◆ **WORK TO BE COMPLETED**: Can you reproduce the material from its first line through the line containing "crop: left 32.904%, right 33.445%", changing "photo" to "image" and leaving everything else untouched?

◆ **DATA SHOWN**:
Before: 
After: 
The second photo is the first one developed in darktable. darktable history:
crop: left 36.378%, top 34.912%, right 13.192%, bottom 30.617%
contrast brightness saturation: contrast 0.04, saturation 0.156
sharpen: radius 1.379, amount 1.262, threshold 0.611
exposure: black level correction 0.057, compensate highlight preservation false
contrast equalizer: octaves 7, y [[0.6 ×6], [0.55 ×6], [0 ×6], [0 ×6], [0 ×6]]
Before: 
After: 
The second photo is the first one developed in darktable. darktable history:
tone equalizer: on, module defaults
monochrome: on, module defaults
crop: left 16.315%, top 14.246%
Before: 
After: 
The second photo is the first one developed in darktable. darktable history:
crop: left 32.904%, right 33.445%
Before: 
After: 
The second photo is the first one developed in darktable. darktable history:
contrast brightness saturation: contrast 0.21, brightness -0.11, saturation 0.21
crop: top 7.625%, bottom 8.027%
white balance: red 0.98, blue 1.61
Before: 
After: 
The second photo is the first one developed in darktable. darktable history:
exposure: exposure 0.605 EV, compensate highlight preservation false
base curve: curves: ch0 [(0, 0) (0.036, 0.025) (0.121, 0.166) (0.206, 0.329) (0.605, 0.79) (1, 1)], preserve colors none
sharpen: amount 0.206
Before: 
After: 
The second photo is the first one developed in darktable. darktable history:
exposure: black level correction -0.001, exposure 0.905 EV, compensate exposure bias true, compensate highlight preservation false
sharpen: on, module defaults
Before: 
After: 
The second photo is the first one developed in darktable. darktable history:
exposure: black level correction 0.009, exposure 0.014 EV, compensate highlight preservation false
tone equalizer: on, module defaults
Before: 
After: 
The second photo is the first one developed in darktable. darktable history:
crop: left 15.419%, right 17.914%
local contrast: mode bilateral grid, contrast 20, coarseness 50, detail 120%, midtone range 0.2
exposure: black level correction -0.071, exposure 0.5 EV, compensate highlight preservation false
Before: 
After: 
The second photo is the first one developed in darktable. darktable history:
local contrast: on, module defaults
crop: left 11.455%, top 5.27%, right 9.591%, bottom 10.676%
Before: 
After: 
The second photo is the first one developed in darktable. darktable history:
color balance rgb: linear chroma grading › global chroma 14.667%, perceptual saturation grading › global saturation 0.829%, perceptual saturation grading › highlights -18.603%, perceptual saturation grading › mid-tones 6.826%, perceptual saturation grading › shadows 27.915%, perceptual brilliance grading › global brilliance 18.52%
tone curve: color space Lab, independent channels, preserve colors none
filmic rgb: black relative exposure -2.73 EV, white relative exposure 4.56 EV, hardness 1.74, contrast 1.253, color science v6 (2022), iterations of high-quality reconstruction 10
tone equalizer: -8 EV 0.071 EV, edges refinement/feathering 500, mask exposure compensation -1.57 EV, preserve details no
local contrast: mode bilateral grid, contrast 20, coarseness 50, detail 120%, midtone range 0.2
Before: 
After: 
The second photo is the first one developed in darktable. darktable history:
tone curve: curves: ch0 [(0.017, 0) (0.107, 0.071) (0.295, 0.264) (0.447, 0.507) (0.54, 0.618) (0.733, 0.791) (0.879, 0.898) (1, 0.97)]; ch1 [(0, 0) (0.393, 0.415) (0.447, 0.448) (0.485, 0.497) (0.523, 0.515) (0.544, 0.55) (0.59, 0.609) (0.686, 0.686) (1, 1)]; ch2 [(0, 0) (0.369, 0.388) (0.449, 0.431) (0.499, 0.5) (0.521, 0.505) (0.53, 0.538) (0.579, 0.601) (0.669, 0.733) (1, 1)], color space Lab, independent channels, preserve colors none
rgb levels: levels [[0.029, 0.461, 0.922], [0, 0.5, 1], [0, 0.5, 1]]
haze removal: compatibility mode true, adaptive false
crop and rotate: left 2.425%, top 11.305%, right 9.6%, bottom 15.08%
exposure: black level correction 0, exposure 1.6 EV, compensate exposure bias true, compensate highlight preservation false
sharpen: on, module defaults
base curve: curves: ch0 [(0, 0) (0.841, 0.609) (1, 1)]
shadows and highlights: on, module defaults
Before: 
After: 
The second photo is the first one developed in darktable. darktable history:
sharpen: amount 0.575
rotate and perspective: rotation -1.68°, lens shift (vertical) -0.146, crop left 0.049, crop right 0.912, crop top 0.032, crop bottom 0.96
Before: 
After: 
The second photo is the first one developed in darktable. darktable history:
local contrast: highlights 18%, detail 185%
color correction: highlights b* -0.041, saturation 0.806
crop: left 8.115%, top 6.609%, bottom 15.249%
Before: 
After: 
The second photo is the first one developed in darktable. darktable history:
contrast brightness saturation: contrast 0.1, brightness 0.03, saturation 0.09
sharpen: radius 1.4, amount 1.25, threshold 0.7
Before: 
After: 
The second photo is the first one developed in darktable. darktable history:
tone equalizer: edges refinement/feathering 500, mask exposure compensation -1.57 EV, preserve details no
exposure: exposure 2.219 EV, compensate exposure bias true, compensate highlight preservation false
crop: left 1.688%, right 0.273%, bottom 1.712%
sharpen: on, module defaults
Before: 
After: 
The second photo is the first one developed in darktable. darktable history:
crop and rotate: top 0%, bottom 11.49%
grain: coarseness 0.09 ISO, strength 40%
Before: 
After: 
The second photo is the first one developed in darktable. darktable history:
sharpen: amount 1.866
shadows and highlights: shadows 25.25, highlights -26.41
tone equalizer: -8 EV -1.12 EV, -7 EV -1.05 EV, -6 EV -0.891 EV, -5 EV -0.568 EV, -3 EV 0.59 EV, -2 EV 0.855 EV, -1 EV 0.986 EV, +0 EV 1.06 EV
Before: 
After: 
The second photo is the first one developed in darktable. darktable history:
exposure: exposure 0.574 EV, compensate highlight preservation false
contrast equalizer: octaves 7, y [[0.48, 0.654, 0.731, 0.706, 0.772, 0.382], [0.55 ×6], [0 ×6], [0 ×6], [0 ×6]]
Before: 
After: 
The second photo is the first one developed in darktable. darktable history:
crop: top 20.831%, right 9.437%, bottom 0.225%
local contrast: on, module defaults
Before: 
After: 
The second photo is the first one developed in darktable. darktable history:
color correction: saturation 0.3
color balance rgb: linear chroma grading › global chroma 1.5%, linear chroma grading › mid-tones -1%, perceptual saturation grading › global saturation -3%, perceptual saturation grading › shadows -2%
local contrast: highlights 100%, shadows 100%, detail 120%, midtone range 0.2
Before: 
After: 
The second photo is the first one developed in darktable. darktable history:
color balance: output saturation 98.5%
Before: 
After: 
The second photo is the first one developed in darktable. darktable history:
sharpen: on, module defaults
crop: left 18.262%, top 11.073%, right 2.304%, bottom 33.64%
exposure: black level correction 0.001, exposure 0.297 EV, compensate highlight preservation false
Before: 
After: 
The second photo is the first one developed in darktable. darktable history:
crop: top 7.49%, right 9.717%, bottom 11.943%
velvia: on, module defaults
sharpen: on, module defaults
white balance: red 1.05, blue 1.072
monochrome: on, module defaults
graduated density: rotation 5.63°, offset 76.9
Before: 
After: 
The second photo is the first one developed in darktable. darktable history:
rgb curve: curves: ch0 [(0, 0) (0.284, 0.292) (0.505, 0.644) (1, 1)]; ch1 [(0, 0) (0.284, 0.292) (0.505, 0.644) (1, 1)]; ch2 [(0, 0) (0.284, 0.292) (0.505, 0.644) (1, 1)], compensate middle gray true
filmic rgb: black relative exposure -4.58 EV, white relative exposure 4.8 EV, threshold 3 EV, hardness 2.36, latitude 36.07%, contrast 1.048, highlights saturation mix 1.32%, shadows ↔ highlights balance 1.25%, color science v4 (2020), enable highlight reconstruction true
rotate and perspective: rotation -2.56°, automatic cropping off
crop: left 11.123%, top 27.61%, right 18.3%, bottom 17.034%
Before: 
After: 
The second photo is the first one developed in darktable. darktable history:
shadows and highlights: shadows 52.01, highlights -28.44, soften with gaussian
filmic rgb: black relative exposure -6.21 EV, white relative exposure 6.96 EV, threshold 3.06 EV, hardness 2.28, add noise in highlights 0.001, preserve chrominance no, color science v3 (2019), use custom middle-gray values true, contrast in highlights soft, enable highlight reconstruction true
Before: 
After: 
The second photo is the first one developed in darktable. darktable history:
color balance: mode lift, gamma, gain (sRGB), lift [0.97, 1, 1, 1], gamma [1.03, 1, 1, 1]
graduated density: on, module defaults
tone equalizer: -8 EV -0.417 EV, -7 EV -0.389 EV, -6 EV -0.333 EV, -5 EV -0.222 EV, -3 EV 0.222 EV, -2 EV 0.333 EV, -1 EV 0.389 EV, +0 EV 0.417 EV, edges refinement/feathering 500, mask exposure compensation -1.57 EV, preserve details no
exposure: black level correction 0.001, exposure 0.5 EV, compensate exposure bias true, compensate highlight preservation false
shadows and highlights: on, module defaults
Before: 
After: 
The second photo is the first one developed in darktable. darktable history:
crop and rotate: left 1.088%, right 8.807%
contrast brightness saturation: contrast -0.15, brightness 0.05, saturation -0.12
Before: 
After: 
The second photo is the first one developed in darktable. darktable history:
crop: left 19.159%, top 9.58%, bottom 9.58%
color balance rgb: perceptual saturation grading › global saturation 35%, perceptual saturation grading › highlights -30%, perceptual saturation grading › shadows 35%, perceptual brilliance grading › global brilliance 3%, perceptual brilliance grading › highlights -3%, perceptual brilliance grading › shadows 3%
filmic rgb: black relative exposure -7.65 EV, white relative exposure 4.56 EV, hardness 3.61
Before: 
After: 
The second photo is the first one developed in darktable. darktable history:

◆ **RIGHT ANSWER**:
Before: 
After: 
The second image is the first one developed in darktable. darktable history:
crop: left 36.378%, top 34.912%, right 13.192%, bottom 30.617%
contrast brightness saturation: contrast 0.04, saturation 0.156
sharpen: radius 1.379, amount 1.262, threshold 0.611
exposure: black level correction 0.057, compensate highlight preservation false
contrast equalizer: octaves 7, y [[0.6 ×6], [0.55 ×6], [0 ×6], [0 ×6], [0 ×6]]
Before: 
After: 
The second image is the first one developed in darktable. darktable history:
tone equalizer: on, module defaults
monochrome: on, module defaults
crop: left 16.315%, top 14.246%
Before: 
After: 
The second image is the first one developed in darktable. darktable history:
crop: left 32.904%, right 33.445%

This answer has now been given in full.